MDA initially said that in total 14 people were injured, but the military later updated this figure, saying that 12 had been wounded in the attack to varying degrees.
According to Zilberman, an initial investigation into the attack found that the soldiers were standing on the sidewalk next to the station when the car rammed them suddenly at high speed.
The vehicle then quickly fled the scene, prompting a large-scale manhunt by Israeli security forces.
It did not appear that the soldiers were able to shoot at the driver during or after the attack, Zilberman said.
“This happened in seconds. We understand that some soldiers tried to put magazines into their guns and tried to go after the car, but this happened quickly,” he told reporters.
The incident comes amid a rise in tensions following the release of US President Donald Trump’s plan to resolve the Israeli-Palestinian conflict. The IDF has been on a heightened state of alert.
The Hamas terror group on Wednesday called on Palestinians to step up confrontations with Israel after Israeli security forces shot dead a Palestinian teenager, who the IDF said threw a Molotov cocktail at troops during clashes in the West Bank city of Hebron
“We call for escalating confrontations with the occupation and its settlers and fighting their assaults against the land and holy sites, especially the blessed Al-Aqsa Mosque,” Hamas said in a statement posted on its official website, referring to the name Palestinians use to refer to the Temple Mount in Jerusalem’s Old City.

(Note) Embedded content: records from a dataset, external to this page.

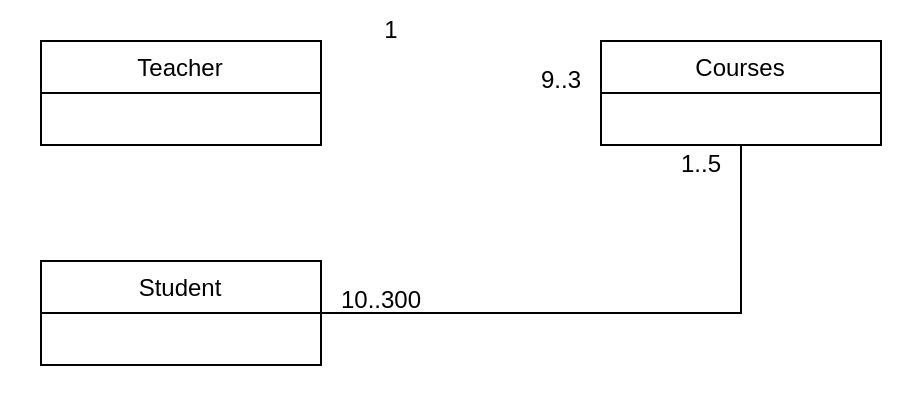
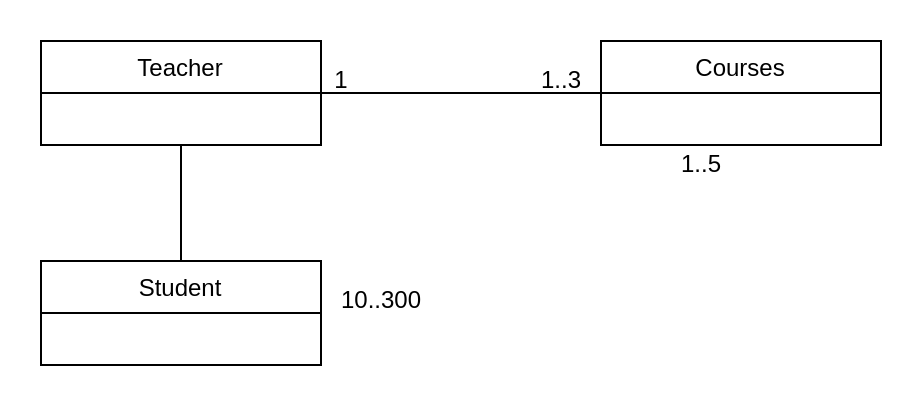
  <mxCell id="0" />
  <mxCell id="1" parent="0" />
+ <mxCell id="2" style="edgeStyle=orthogonalEdgeStyle;rounded=0;orthogonalLoop=1;jettySize=auto;html=1;entryX=0;entryY=0.5;entryDx=0;entryDy=0;endArrow=none;endFill=0;" edge="1" parent="1" source="3" target="4"><mxGeometry relative="1" as="geometry" /></mxCell>
  <mxCell id="3" value="Teacher" style="swimlane;fontStyle=0;childLayout=stackLayout;horizontal=1;startSize=26;fillColor=none;horizontalStack=0;resizeParent=1;resizeParentMax=0;resizeLast=0;collapsible=1;marginBottom=0;" vertex="1" parent="1"><mxGeometry x="20" y="20" width="140" height="52" as="geometry" /></mxCell>
  <mxCell id="4" value="Courses" style="swimlane;fontStyle=0;childLayout=stackLayout;horizontal=1;startSize=26;fillColor=none;horizontalStack=0;resizeParent=1;resizeParentMax=0;resizeLast=0;collapsible=1;marginBottom=0;" vertex="1" parent="1"><mxGeometry x="300" y="20" width="140" height="52" as="geometry" /></mxCell>
- <mxCell id="5" style="edgeStyle=orthogonalEdgeStyle;rounded=0;orthogonalLoop=1;jettySize=auto;html=1;entryX=0.5;entryY=1;entryDx=0;entryDy=0;endArrow=none;endFill=0;" edge="1" parent="1" source="6" target="4"><mxGeometry relative="1" as="geometry" /></mxCell>
+ <mxCell id="5" style="edgeStyle=orthogonalEdgeStyle;rounded=0;orthogonalLoop=1;jettySize=auto;html=1;endArrow=none;endFill=0;" edge="1" parent="1" source="6" target="3"><mxGeometry relative="1" as="geometry" /></mxCell>
  <mxCell id="6" value="Student" style="swimlane;fontStyle=0;childLayout=stackLayout;horizontal=1;startSize=26;fillColor=none;horizontalStack=0;resizeParent=1;resizeParentMax=0;resizeLast=0;collapsible=1;marginBottom=0;" vertex="1" parent="1"><mxGeometry x="20" y="130" width="140" height="52" as="geometry" /></mxCell>
- <mxCell id="7" value="1" style="text;html=1;align=center;verticalAlign=middle;resizable=0;points=[];autosize=1;" vertex="1" parent="1"><mxGeometry x="185" y="5" width="20" height="20" as="geometry" /></mxCell>
- <mxCell id="8" value="9..3" style="text;html=1;align=center;verticalAlign=middle;resizable=0;points=[];autosize=1;" vertex="1" parent="1"><mxGeometry x="260" y="30" width="40" height="20" as="geometry" /></mxCell>
+ <mxCell id="7" value="1" style="text;html=1;align=center;verticalAlign=middle;resizable=0;points=[];autosize=1;" vertex="1" parent="1"><mxGeometry x="160" y="30" width="20" height="20" as="geometry" /></mxCell>
+ <mxCell id="8" value="1..3" style="text;html=1;align=center;verticalAlign=middle;resizable=0;points=[];autosize=1;" vertex="1" parent="1"><mxGeometry x="260" y="30" width="40" height="20" as="geometry" /></mxCell>
  <mxCell id="9" value="1..5" style="text;html=1;align=center;verticalAlign=middle;resizable=0;points=[];autosize=1;" vertex="1" parent="1"><mxGeometry x="330" y="72" width="40" height="20" as="geometry" /></mxCell>
  <mxCell id="10" value="10..300" style="text;html=1;align=center;verticalAlign=middle;resizable=0;points=[];autosize=1;" vertex="1" parent="1"><mxGeometry x="160" y="140" width="60" height="20" as="geometry" /></mxCell>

Hamas, which rules the Gaza Strip, has frequently encouraged Palestinians in the West Bank to clash with Israeli security forces and settlers.
The Palestinian Authority Health Ministry identified the teenager as 17-year-old Mohammed al-Haddad and said that he was shot in the heart.
According to the IDF, al-Haddad hurled a firebomb at soldiers at the entrance to Shuhada Street in the flashpoint city in the southern West Bank.
Small clashes between young Palestinians and Israeli security forces have intermittently taken place in some locations in the West Bank since the publication of Trump’s plan.
Breaking with past US administrations, the plan envisions the creation of a Palestinian state in about 70 percent of the West Bank, a small handful of neighborhoods in East Jerusalem, most of Gaza and some areas of southern Israel — if the Palestinians recognize Israel as a Jewish state, disarm Hamas and other terror groups in the Gaza Strip, and fulfill other conditions.
The plan also allows Israel to annex settlements, grants the Jewish state sovereignty over the Jordan Valley and overriding security control west of the Jordan River, and bars Palestinian refugees from settling in Israel.
Both the PA and Hamas have vehemently rejected the initiative, with PA President Mahmoud Abbas calling it “the slap of the century.”